(Collected data)
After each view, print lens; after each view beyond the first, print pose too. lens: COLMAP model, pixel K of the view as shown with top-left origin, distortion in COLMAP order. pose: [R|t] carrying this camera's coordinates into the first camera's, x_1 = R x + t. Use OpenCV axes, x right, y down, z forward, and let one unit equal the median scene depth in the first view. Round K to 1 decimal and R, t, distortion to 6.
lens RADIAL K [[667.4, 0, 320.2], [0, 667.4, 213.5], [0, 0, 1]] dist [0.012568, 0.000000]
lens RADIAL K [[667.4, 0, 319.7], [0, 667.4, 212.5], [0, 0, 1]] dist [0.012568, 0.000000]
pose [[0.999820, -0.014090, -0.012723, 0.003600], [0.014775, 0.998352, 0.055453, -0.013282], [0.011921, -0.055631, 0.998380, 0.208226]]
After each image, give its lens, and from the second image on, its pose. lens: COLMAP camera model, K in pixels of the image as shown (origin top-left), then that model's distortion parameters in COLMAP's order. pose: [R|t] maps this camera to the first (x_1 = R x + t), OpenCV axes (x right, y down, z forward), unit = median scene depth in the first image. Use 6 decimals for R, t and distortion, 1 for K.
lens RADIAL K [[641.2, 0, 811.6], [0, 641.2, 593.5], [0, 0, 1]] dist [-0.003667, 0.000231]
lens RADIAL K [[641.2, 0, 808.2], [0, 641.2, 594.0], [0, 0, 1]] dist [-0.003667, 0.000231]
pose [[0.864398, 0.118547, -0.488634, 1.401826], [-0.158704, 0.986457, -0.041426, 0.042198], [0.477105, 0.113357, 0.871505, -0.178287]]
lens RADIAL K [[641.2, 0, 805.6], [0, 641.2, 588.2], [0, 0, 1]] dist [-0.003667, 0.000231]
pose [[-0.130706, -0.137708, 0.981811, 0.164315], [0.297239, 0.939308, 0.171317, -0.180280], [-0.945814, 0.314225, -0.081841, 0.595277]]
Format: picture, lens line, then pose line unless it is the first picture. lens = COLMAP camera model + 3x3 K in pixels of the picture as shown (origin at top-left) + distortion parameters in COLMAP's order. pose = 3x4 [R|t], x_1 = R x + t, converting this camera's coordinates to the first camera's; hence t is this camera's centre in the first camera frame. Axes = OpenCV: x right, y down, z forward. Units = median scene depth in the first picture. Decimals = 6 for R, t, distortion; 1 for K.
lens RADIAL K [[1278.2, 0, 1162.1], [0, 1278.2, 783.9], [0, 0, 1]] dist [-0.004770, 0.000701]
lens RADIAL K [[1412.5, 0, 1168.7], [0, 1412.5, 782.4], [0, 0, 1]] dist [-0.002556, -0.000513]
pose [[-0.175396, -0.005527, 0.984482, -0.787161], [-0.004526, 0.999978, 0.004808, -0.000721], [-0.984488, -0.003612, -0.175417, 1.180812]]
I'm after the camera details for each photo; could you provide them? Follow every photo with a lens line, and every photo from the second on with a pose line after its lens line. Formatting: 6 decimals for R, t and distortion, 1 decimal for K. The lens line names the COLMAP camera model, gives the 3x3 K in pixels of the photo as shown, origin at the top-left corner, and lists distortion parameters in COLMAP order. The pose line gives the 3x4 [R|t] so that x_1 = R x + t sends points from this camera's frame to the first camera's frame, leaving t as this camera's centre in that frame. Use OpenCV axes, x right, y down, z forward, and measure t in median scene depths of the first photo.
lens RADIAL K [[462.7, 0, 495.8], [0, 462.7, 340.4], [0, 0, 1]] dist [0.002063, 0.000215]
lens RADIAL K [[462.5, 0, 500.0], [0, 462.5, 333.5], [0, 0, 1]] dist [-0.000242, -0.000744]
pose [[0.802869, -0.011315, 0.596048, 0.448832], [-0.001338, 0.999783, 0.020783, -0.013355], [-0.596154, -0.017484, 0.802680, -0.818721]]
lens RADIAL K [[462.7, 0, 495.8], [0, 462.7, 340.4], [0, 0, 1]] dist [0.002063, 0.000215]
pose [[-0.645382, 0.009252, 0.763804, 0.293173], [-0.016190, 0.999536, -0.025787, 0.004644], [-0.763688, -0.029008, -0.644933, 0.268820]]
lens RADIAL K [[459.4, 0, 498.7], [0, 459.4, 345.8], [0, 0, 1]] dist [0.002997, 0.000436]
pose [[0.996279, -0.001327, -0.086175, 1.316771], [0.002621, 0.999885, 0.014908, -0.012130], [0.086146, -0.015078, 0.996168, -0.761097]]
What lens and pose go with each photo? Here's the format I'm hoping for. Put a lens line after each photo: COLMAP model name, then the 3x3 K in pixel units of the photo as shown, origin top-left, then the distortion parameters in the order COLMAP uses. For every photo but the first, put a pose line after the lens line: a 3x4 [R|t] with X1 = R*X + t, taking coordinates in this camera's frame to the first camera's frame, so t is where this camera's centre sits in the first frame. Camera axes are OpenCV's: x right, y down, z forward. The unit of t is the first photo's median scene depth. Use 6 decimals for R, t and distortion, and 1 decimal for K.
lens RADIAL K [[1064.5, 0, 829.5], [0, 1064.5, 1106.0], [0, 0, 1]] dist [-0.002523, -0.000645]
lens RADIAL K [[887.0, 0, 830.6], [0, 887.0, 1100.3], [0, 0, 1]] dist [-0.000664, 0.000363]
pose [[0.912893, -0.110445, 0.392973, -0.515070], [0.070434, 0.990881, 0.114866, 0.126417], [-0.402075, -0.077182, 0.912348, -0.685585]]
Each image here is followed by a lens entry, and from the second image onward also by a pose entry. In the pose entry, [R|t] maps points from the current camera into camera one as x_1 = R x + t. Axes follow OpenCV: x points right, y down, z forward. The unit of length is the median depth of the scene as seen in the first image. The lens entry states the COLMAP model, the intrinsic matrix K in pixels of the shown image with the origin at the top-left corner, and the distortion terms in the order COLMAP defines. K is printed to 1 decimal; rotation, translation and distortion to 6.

## ACTION ITEM
Please rewrite the rows starting with the line with "What lens and" and going on through the line with "-0.077182, 0.912348, -0.685585]]", swapping "photo" for "image" and keeping everything else the same.

## EXPECTED OUTPUT
What lens and pose go with each image? Here's the format I'm hoping for. Put a lens line after each image: COLMAP model name, then the 3x3 K in pixel units of the image as shown, origin top-left, then the distortion parameters in the order COLMAP uses. For every image but the first, put a pose line after the lens line: a 3x4 [R|t] with X1 = R*X + t, taking coordinates in this camera's frame to the first camera's frame, so t is where this camera's centre sits in the first frame. Camera axes are OpenCV's: x right, y down, z forward. The unit of t is the first image's median scene depth. Use 6 decimals for R, t and distortion, and 1 decimal for K.
lens RADIAL K [[1064.5, 0, 829.5], [0, 1064.5, 1106.0], [0, 0, 1]] dist [-0.002523, -0.000645]
lens RADIAL K [[887.0, 0, 830.6], [0, 887.0, 1100.3], [0, 0, 1]] dist [-0.000664, 0.000363]
pose [[0.912893, -0.110445, 0.392973, -0.515070], [0.070434, 0.990881, 0.114866, 0.126417], [-0.402075, -0.077182, 0.912348, -0.685585]]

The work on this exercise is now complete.